Read Old Man and the Sea Online
Authors: Ernest Hemingway
Tags: #Fiction, #General, #Classics, #Literary
“Bring any of the papers of the time that I
was gone,” the old man said.
“You must get well fast for there is much
that I can learn and you can teach me everything. How much did you suffer?”
“Plenty,” the old man said.
“I’ll bring the food and the papers,” the
boy said. “Rest well, old man. I will bring stuff from the drugstore for your
hands.”
“Don’t forget to tell Pedrico the head is
his.”
“No. I will remember.”
As the boy went out the door and down the
worn coral rock road he was crying again.

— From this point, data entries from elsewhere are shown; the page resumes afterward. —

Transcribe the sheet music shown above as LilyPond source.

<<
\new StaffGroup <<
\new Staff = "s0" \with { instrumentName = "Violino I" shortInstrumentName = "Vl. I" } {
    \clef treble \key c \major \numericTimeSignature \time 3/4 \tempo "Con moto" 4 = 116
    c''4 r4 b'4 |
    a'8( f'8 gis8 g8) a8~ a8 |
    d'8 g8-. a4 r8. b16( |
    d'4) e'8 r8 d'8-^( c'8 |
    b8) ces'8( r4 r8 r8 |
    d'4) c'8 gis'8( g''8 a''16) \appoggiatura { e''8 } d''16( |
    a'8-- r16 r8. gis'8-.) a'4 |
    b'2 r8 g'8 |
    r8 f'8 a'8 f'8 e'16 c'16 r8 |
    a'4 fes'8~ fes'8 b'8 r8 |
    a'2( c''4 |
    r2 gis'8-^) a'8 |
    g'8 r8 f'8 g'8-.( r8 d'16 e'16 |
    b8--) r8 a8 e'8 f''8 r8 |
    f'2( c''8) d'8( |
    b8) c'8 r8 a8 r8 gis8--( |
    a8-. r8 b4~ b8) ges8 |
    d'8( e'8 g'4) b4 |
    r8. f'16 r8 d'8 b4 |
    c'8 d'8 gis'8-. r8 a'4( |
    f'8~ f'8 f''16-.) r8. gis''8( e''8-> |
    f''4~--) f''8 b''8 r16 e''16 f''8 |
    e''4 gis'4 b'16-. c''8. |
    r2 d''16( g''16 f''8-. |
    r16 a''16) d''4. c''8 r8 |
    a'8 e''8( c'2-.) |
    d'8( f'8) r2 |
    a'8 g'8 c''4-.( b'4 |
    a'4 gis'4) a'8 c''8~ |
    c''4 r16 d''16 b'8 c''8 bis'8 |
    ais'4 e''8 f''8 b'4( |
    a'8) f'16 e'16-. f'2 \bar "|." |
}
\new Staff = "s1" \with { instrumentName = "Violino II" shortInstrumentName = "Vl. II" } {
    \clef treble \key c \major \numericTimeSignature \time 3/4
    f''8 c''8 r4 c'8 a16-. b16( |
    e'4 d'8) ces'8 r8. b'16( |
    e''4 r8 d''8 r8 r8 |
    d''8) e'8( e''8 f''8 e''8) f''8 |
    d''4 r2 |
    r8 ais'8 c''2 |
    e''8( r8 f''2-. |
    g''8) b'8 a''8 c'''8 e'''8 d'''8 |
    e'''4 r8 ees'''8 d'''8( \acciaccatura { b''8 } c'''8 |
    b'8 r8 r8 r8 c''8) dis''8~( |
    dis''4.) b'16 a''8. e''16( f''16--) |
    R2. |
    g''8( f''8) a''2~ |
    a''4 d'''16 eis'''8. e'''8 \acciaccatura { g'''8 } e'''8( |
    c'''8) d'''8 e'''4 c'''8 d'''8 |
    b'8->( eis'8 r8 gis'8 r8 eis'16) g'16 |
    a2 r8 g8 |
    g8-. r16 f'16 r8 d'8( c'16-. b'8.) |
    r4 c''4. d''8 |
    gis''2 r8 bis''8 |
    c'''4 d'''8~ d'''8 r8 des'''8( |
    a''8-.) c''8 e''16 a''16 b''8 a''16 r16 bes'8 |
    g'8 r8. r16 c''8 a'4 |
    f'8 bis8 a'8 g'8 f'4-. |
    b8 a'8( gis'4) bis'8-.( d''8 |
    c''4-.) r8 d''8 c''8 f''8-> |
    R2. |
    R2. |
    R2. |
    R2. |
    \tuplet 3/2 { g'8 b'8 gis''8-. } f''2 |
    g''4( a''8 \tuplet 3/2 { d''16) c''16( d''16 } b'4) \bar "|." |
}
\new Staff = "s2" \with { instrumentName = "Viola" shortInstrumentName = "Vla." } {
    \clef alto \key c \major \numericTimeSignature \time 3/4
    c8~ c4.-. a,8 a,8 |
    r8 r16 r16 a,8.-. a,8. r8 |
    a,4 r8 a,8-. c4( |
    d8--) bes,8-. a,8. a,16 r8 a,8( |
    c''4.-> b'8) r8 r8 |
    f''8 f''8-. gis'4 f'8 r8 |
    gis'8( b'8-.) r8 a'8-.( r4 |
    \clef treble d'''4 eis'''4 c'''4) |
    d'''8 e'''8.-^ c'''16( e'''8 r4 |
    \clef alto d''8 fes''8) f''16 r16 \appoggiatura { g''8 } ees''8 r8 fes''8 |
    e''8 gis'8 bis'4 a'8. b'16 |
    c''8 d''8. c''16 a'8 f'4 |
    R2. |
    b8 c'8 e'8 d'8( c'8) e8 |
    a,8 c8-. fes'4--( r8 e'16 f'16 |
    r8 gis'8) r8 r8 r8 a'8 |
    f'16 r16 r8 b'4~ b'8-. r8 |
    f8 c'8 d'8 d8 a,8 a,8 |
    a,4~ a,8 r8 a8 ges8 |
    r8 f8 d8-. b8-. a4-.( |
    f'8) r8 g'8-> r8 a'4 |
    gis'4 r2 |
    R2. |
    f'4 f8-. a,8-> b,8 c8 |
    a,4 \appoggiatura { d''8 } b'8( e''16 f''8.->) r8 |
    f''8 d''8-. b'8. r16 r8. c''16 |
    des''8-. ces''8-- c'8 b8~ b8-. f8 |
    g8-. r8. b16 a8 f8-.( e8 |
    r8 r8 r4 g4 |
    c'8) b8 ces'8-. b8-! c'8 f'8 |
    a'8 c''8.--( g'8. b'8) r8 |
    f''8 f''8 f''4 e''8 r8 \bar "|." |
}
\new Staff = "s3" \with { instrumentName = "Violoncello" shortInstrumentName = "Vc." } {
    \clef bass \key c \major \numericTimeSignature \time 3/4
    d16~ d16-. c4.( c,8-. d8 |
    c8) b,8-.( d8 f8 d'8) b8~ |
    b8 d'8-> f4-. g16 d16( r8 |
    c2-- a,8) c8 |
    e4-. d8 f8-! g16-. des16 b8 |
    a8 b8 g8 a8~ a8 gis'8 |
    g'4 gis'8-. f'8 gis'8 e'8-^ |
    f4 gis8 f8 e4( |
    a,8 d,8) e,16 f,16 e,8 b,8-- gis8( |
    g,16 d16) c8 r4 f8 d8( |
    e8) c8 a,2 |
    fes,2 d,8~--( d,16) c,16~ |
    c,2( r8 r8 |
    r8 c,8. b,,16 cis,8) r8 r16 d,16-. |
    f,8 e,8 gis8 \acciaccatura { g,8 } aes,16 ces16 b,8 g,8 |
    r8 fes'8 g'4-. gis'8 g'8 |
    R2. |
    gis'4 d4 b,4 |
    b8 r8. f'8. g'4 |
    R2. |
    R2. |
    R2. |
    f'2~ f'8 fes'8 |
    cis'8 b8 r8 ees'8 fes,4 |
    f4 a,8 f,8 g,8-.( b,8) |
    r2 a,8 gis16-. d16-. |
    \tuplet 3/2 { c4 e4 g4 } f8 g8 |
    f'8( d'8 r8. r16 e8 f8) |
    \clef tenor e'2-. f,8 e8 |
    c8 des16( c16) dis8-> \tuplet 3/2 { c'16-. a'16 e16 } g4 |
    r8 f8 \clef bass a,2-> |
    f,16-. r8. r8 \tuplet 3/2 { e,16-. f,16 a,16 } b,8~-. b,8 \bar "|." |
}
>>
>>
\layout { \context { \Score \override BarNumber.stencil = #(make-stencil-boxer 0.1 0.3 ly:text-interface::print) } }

That afternoon there was a party of tourists
at the Terrace and looking down in the water among the empty beer cans and dead
barracudas a woman saw a great long white spine with a huge tail at the end
that lifted and swung with the tide while the east wind blew a heavy steady sea
outside the entrance to the harbour.
“What’s that?” she asked a waiter and
pointed to the long backbone of the great fish that was now just garbage
waiting to go out with the tide.
“Tiburon,” the waiter said.
“Shark.”
He was meaning to explain what had happened.
“I didn’t know sharks had such handsome,
beautifully formed tails.”
“I didn’t either,” her male companion said.
Up the road, in his shack, the old man was
sleeping again. He was still sleeping on his face and the boy was sitting by
him watching him. The old man was dreaming about the lions.